Interactive Realizability, Monads and Witness Extraction

In this dissertation we collect some results about "interactive realizability", a realizability semantics that extends the Brouwer-Heyting-Kolmogorov interpretation to (sub-)classical logic, more precisely to first-order intuitionistic arithmetic (Heyting Arithmetic, HA) extended by the law of the excluded middle restricted to simply existential formulas formulas (EM1), a system motivated by its interest in proof mining. We describe the interactive interpretation of a classical proof involving real numbers. The statement we prove is a simple but non-trivial fact about points in the real plane. The proof employs EM1 to deduce properties of the ordering on the real numbers, which is undecidable and thus problematic from a constructive point of view. We present a new set of reductions for derivations in natural deduction that can extract witnesses from closed derivations of simply existential formulas in HA + EM1. The reduction we present are inspired by the informal idea of learning by making falsifiable hypothesis and checking them, and by the interactive realizability interpretation.
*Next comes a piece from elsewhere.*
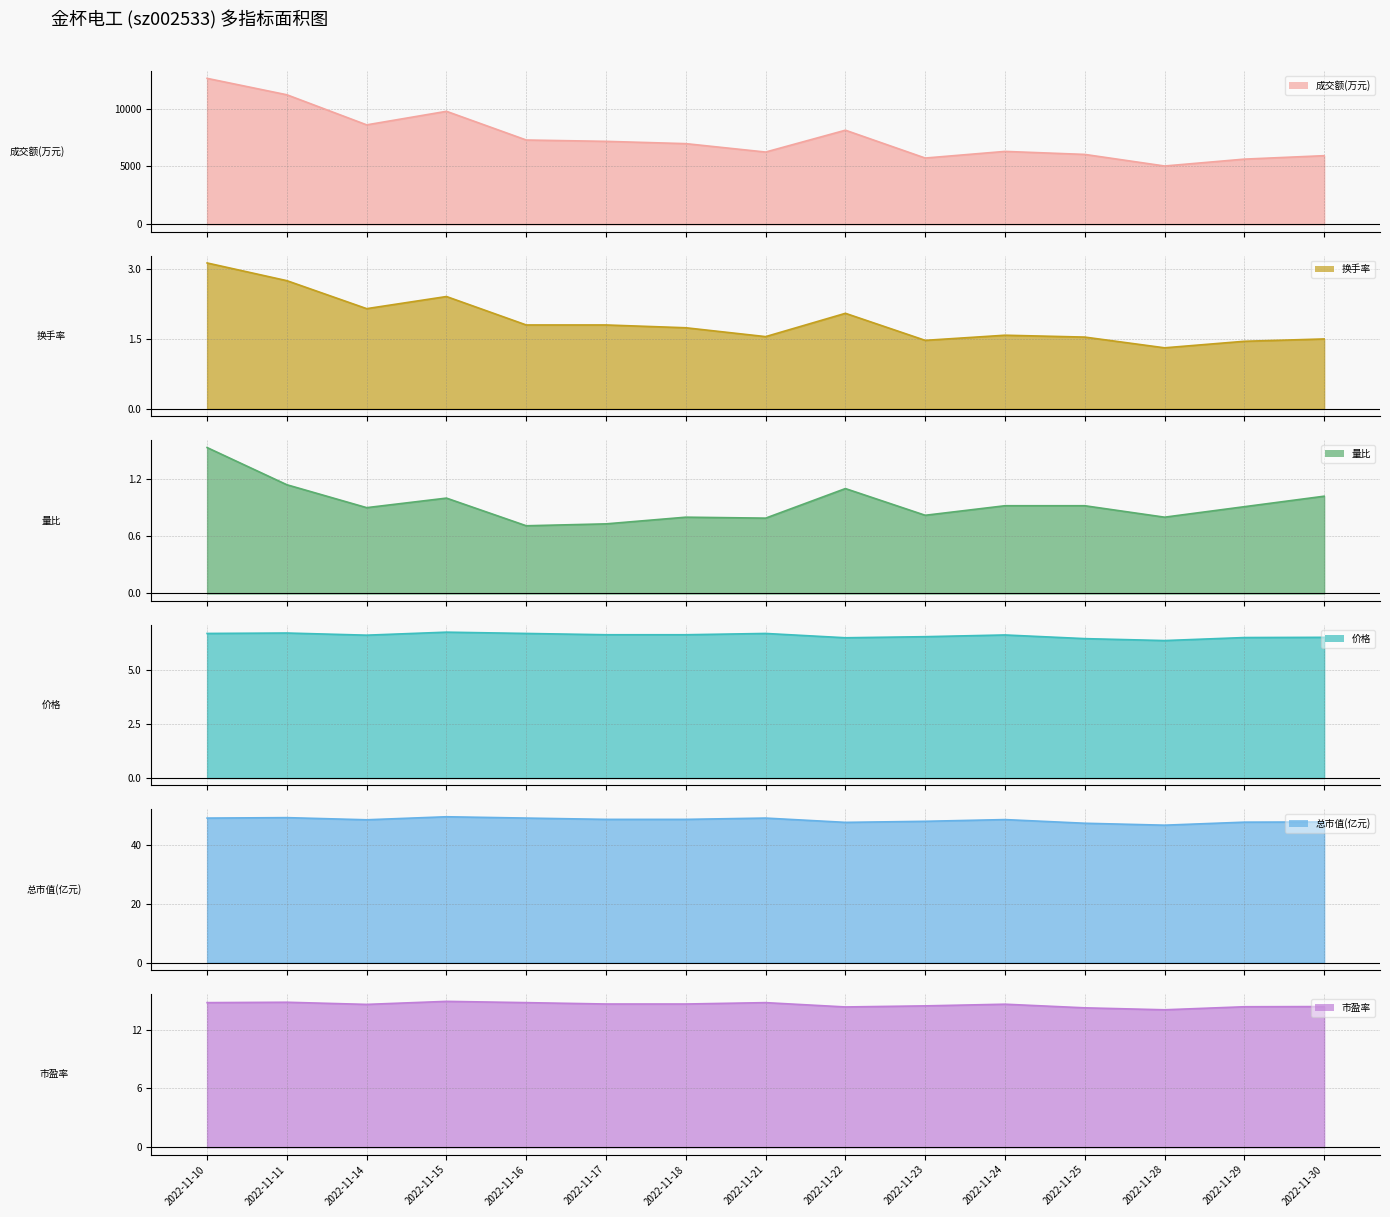

Between 2022-11-21 and 2022-11-30, which is larger?

2022-11-21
We extract the witnesses directly from derivations in HA + EM1 by reduction, without encoding derivations by a realizability interpretation. We give a new presentation of interactive realizability with a more explicit syntax. We express interactive realizers by means of an abstract framework that applies the monadic approach used in functional programming to modified realizability, in order to obtain less strict notions of realizability that are suitable to classical logic. In particular we use a combination of the state and exception monads in order to capture the learning-from-mistakes nature of interactive realizers.